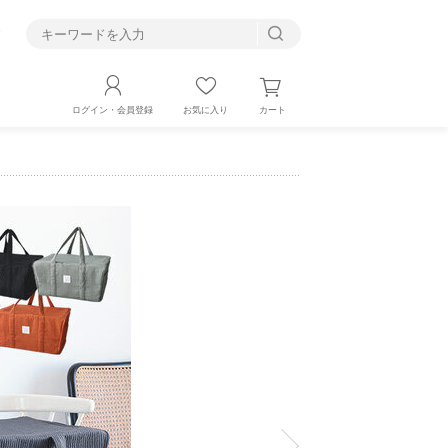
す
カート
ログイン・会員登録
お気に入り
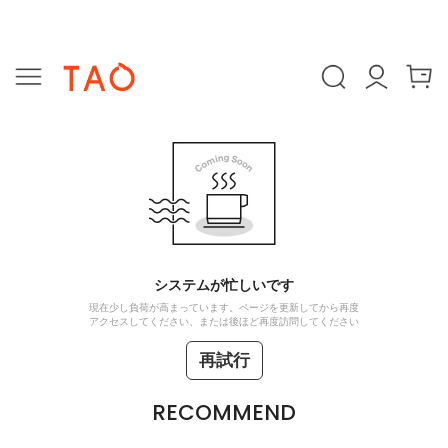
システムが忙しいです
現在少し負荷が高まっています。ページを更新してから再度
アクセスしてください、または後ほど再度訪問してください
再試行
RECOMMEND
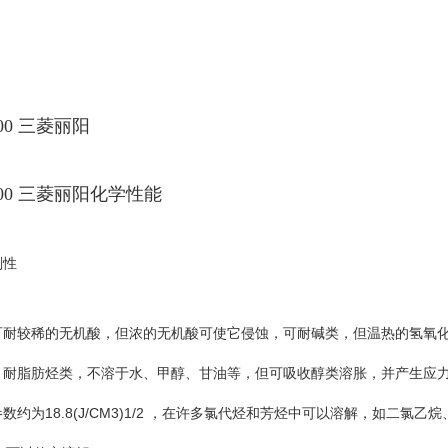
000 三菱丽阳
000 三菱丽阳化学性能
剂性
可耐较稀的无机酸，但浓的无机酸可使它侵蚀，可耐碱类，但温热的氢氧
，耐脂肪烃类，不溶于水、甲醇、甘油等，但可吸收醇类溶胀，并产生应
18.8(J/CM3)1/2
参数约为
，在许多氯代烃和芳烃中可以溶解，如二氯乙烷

________________________________________

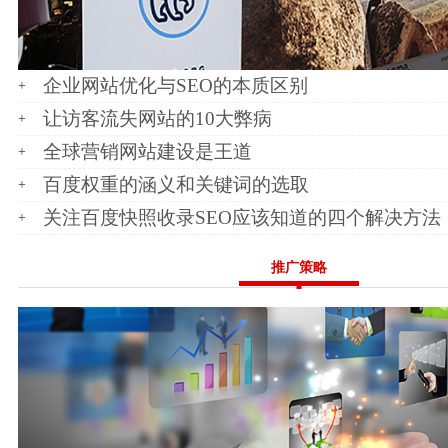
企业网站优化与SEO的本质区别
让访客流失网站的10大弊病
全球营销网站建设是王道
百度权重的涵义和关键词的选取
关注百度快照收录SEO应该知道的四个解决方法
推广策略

________________________________________

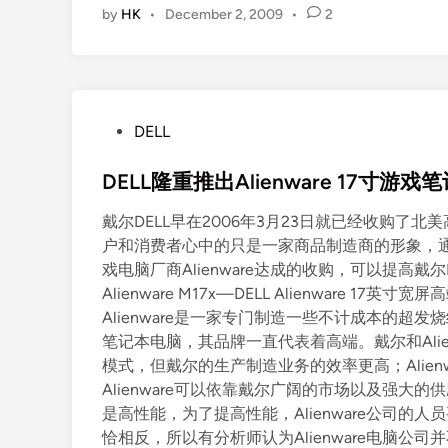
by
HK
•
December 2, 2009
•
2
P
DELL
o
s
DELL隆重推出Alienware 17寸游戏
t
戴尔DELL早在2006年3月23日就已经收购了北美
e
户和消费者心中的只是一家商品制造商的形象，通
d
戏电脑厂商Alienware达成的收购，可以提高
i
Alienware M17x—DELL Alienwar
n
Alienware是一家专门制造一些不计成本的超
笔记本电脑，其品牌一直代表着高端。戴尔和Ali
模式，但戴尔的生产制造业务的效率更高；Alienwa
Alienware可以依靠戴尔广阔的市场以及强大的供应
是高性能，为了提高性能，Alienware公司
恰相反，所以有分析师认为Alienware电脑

________________________________________

Every line from the line containing "DELL隆重推出Alienware 17寸游戏" through the line containing "恰相反，所以有分析师认为Alienware电脑" in the records above must be retyped exactly. Leave out the rest.

DELL隆重推出Alienware 17寸游戏
t
戴尔DELL早在2006年3月23日就已经收购了北美
e
户和消费者心中的只是一家商品制造商的形象，通
d
戏电脑厂商Alienware达成的收购，可以提高
i
Alienware M17x—DELL Alienwar
n
Alienware是一家专门制造一些不计成本的超
笔记本电脑，其品牌一直代表着高端。戴尔和Ali
模式，但戴尔的生产制造业务的效率更高；Alienwa
Alienware可以依靠戴尔广阔的市场以及强大的供应
是高性能，为了提高性能，Alienware公司
恰相反，所以有分析师认为Alienware电脑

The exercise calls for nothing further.